With this knowledge, participants then rated how appealing each view was, which view they preferred and why.

A 7-point scale rating scale was used for all rating questions, where 1 represented the ‘worst’ rating and 7 represented the ‘best’ rating.

Findings The study has identified the following key findings based on participant behavior, feedback and preference ratings: 1. Approximately 93% (25 of 27) participants were unable to distinguish the camera focus approaches on their own without viewing the images side by side.

Even after viewing the images side by side, only 37% (10 of 27) of participants were able to discern the difference in background clarity between the two views. 2. Between the two camera focus approaches, on average there were very minimal perceived differences in terms of being lifelike (5.93 for infinite Depth-ofField vs. 5.86 for limited Depth-of-Field) and video quality (6.32 for infinite Depth-of-Field vs. 6.29 for limited Depth-of-Field.) 3. After understanding the camera focus difference: More participants (11 of 27 or 40%) preferred the infinite Depth-of-Field approach. Fewer participants (8 of 27 or 30%) preferred the limited Depth-of-Field approach. Almost one-third (8 of 27 or 30%) participants did not have a preference between the two approaches. On average the infinite Depth-of-Field view was rated slightly more appealing (5.93 for infinite Depth-of-Field vs. 5.52 for limited Depth-of-Field).

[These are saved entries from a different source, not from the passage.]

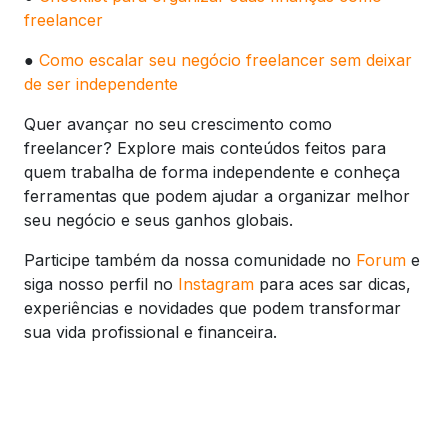
freelancer
●
Como escalar seu negócio freelancer sem deixar
de ser independente
Quer avançar no seu crescimento como
freelancer? Explore mais conteúdos feitos para
quem trabalha de forma independente e conheça
ferramentas que podem ajudar a organizar melhor
seu negócio e seus ganhos globais.
Participe também da nossa comunidade no
Forum
e
siga nosso perfil no
Instagram
para aces sar dicas,
experiências e novidades que podem transformar
sua vida profissional e financeira.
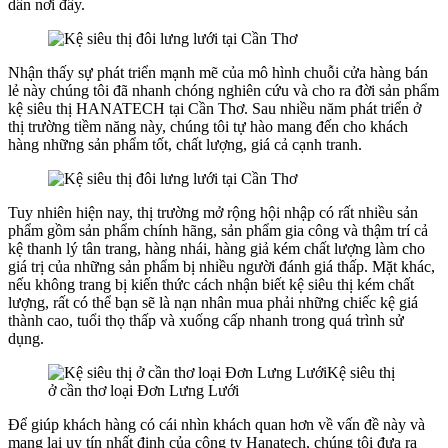
dân nơi đây.
Nhận thấy sự phát triển mạnh mẽ của mô hình chuỗi cửa hàng bán
lẻ này chúng tôi đã nhanh chóng nghiên cứu và cho ra đời sản phẩm
kệ siêu thị HANATECH tại Cần Thơ. Sau nhiều năm phát triển ở
thị trường tiềm năng này, chúng tôi tự hào mang đến cho khách
hàng những sản phẩm tốt, chất lượng, giá cả cạnh tranh.
Tuy nhiên hiện nay, thị trường mở rộng hội nhập có rất nhiều sản
phẩm gồm sản phẩm chính hãng, sản phẩm gia công và thậm trí cả
kệ thanh lý tân trang, hàng nhái, hàng giả kém chất lượng làm cho
giá trị của những sản phẩm bị nhiều người đánh giá thấp. Mặt khác,
nếu không trang bị kiến thức cách nhận biết kệ siêu thị kém chất
lượng, rất có thể bạn sẽ là nạn nhân mua phải những chiếc kệ giá
thành cao, tuổi thọ thấp và xuống cấp nhanh trong quá trình sử
dụng.
Để giúp khách hàng có cái nhìn khách quan hơn về vấn đề này và
mang lại uy tín nhất định của công ty Hanatech, chúng tôi đưa ra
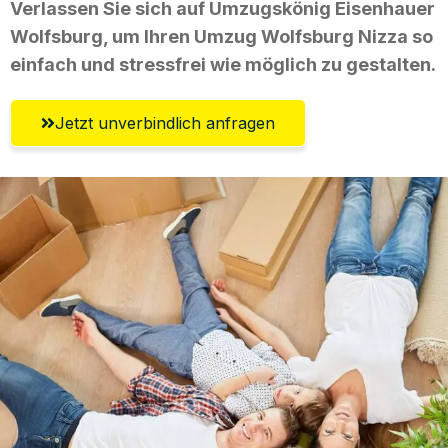
Verlassen Sie sich auf Umzugskönig Eisenhauer
Wolfsburg, um Ihren Umzug Wolfsburg Nizza so
einfach und stressfrei wie möglich zu gestalten.
Jetzt unverbindlich anfragen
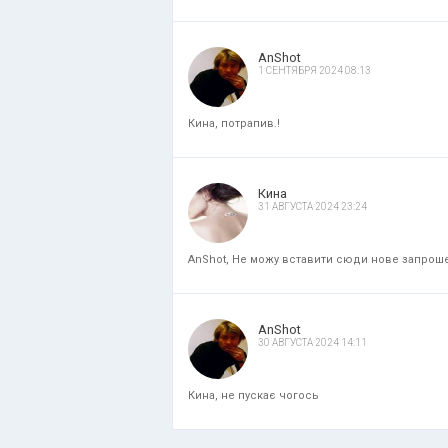
AnShot
1 СЕНТЯБРЯ 2024 08:13
Кина, потрапив.!
Кина
31 АВГУСТА 2024 23:24
AnShot, Не можу вставити сюди нове запрошенн
AnShot
30 АВГУСТА 2024 14:11
Кина, не пускає чогось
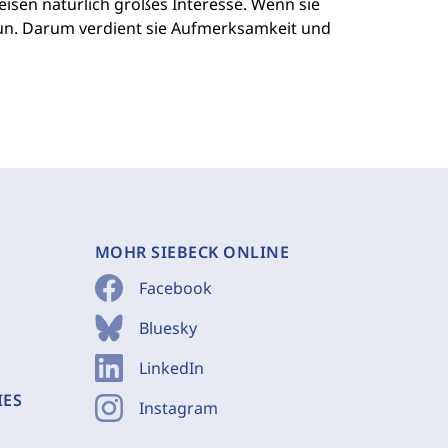
eisen natürlich großes Interesse. Wenn sie
 tun. Darum verdient sie Aufmerksamkeit und
MOHR SIEBECK ONLINE
Facebook
Bluesky
LinkedIn
IES
Instagram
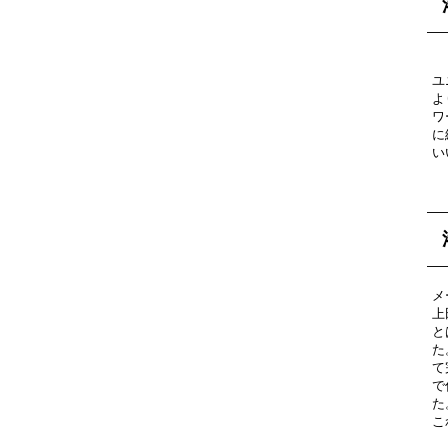
ユ
よ
ワ
に
い
メ
上
と
て
で
こ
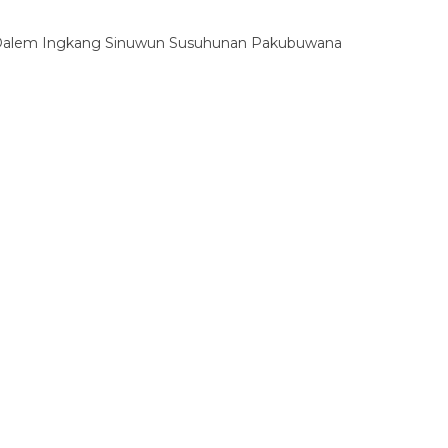
n Dalem Ingkang Sinuwun Susuhunan Pakubuwana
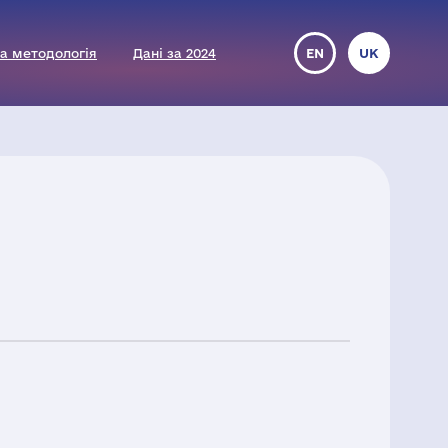
а методологія
Дані за 2024
EN
UK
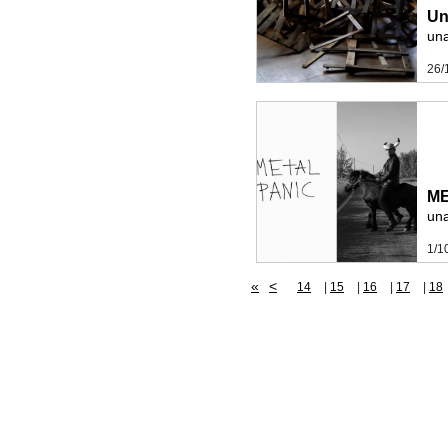
Un
una
26/
ME
una
1/1
«
<
14
|
15
|
16
|
17
|
18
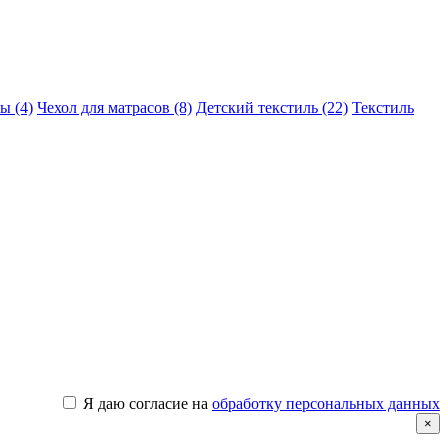
ы (4)
Чехол для матрасов (8)
Детский текстиль (22)
Текстиль
Я даю согласие на
обработку персональных данных
×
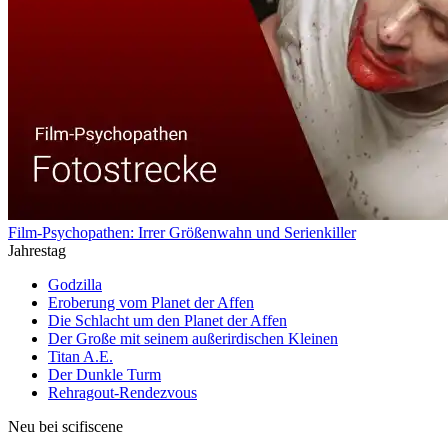
Film-Psychopathen: Irrer Größenwahn und Serienkiller
Jahrestag
Godzilla
Eroberung vom Planet der Affen
Die Schlacht um den Planet der Affen
Der Große mit seinem außerirdischen Kleinen
Titan A.E.
Der Dunkle Turm
Rehragout-Rendezvous
Neu bei scifiscene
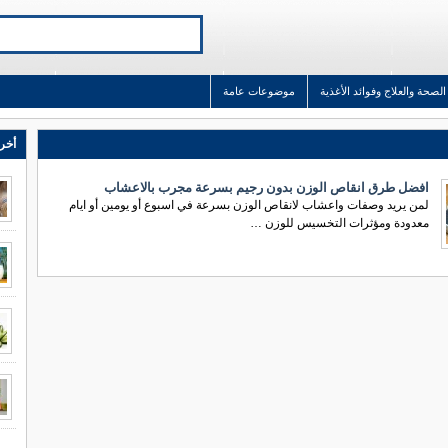
الصحة والعلاج وفوائد الأغذية
موضوعات عامة
أخر 
افضل طرق انقاص الوزن بدون رجيم بسرعة مجرب بالاعشاب
لمن يريد وصفات واعشاب لانقاص الوزن بسرعة في اسبوع أو يومين أو ايام
معدودة ومؤثرات التخسيس للوزن …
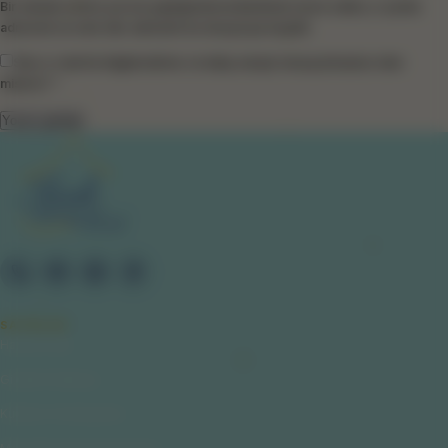
Bir dahaki sefere yorum yaptığımda kullanılmak üzere adımı, e-posta
adresimi ve web site adresimi bu tarayıcıya kaydet.
Size e-mail ile bilgilendirme ve takip amaçlı mesaj atmamızı ister
misiniz? *
SAYFALAR
Hakkımızda
Gizlilik Politikası
Kullanıcı Sözleşmesi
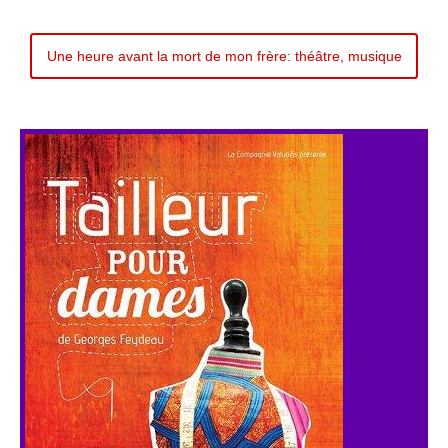
Une heure avant la mort de mon frère: théâtre, musique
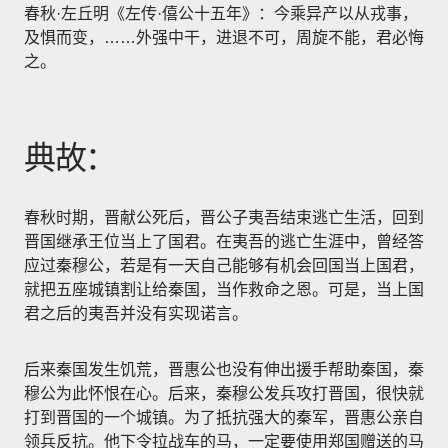
春秋·左丘明《左传·僖公十五年》：今乘异产以从戎事，
及惧而变，……外强中干，进退不可，周旋不能，君必悔
之。
典故：
春秋时期，晋献公死后，晋公子夷吾结束逃亡生活，回到
晋国继承王位当上了国君。在夷吾的逃亡生涯中，曾经答
应过秦穆公，若是有一天自己能够有机会回国当上国君，
就把五座城镇割让给秦国，当作救命之恩。可是，当上国
君之后的夷吾并没有实现诺言。
后来秦国发生饥荒，晋惠公也没有伸出援手帮助秦国，秦
穆公为此怀恨在心。后来，秦穆公发兵攻打晋国，很快就
打到晋国的一个城镇。为了抵抗强大的秦军，晋惠公亲自
领兵反抗。他下令拉战车的马，一定要使用郑国赠送的马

Potential Future Work This study was meant to be the first of a series of studies. We want to find out what degree of camera focus difference will be perceivable by most users. We also want to study and analyze how user’s preferences for camera focus relate to the different types of meetings: such as an interactive brainstorming session, a round-table team meeting, a single-speaker presentation, or other types of meetings. Acknowledgements The authors thank all participants in Cisco Systems who participated in the study described here. We also thank Laura Borns of Cambridge Consultants for her notetaking and analysis assistance for the study; Kevin Nguyen and Rick AtKisson of Cisco Systems for their support in TelePresence room set-up for the study, and Chris Dunn of Cisco Systems, who initiated this research study and reviewed this submission.

References [ 1 ] O'hara, K., Kjeldskov, J., Paay, J., Blended interaction spaces for distributed team collaboration. In ACM Transactions on Computer-Human Interaction (TOCHI) TOCHI Homepage archive, Volume 18 Issue 1, April 2011, Article No. 3. [ 2 ] Sauro, J., Lewis, J.R. Quantifying the User Experience: Practical Statistics for User Research (2012, ISBN-10: 0123849683 | ISBN-13: 9780123849687), 10-11.